I was done for. The bedroom now seemed narrow and dark despite a feeble glimmer from an old bulb above our heads. I had to do something to get out of this situation. I don’t know how exactly, but an ingenious idea came to me to swing things back in my favor—I told myself I had to play his game.
“You don’t know how to do it!” I said, affecting mockery.
“What? What are you saying? You crazy or what?”
“No, you don’t know how to do it, that’s not the way it’s done.”
“I do it with the big kids outside!” he replied angrily. “I’m tired of always being the mommy, today I’ll be the daddy, take off your pants, quick!”
Hands in my pocket, I replied calmly:
“Usually when daddies and mommies do this, the daddies must always close their eyes when the mommies take off their clothes.
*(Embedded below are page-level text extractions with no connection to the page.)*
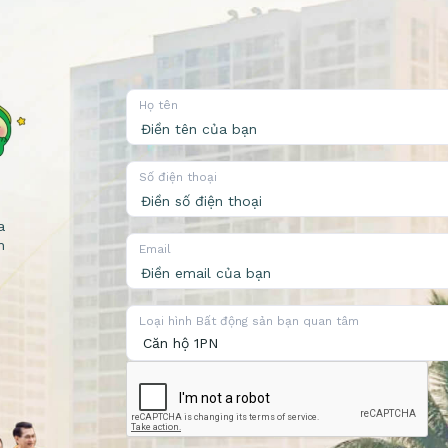
Họ tên
Số điện thoại
a
n
Email
Loại hình Bất động sản bạn quan tâm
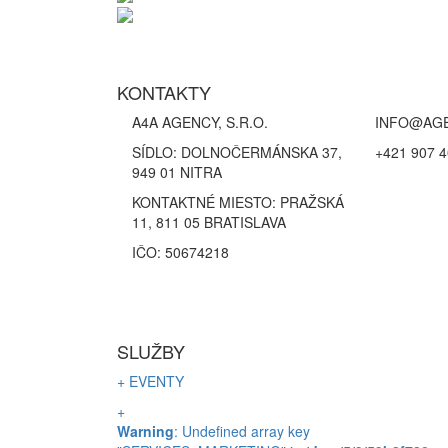
KONTAKTY
A4A AGENCY, S.R.O.
INFO@AG
SÍDLO: DOLNOČERMÁNSKA 37,
+421 907 4
949 01 NITRA
KONTAKTNÉ MIESTO: PRAŽSKÁ
11, 811 05 BRATISLAVA
IČO: 50674218
SLUŽBY
+ EVENTY
+
Warning
: Undefined array key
And then you have to turn off the light because it’s not good to see when you do that . . .”
“How do you know these things, uh? You do this too?” he asked, surprised and disarmed by what I had just said.
“That’s how my daddy and my mommy used to do it, I swear,” I said while raising my right hand.
“You’re lying, Baldy!”
“No, I’m not lying . . .”
“Yes, you’re lying! My daddy and mommy told me that you’re a picked-up child, and therefore you didn’t see your real daddy and real mommy do that!”
“I did too!”
“When, then?” he asked, defiant, raising his stick higher.
“I was picked up after my daddy and mommy died! I saw them, I swear!”
“And how did you manage to see them do it?”
“I hid under their bed.”
The only son fell silent for a moment. I saw doubt seize him.
Resigned and out of arguments, he lowered his stick.
“Fine,” he said, “you’re right, OK! I’m turning off the light, turning my back and closing my eyes. But I’m counting to five! Take off your pants or I’ll whip you very very hard!”
He turned off the light. I could still make out his silhouette in the doorway. As soon as his back was turned, I grabbed the stick he used as a whip by surprise. The other end was pointy. He turned around, felt for the switch in the dark. The light came back on, more intense than before. I only had a few fractions of a second to act.
While thinking of the Zorro comics I stole from the bookstore-on-the-pavement outside the Duo movie theater, I went on the attack, holding the stick like a spear. Bull’s-eye. Immediately I heard the bad boy scream, “Baldy! Baldy!,” cry for help, and feel for a cloth to wipe the abundant gooey liquid that oozed from the eye I had just pierced.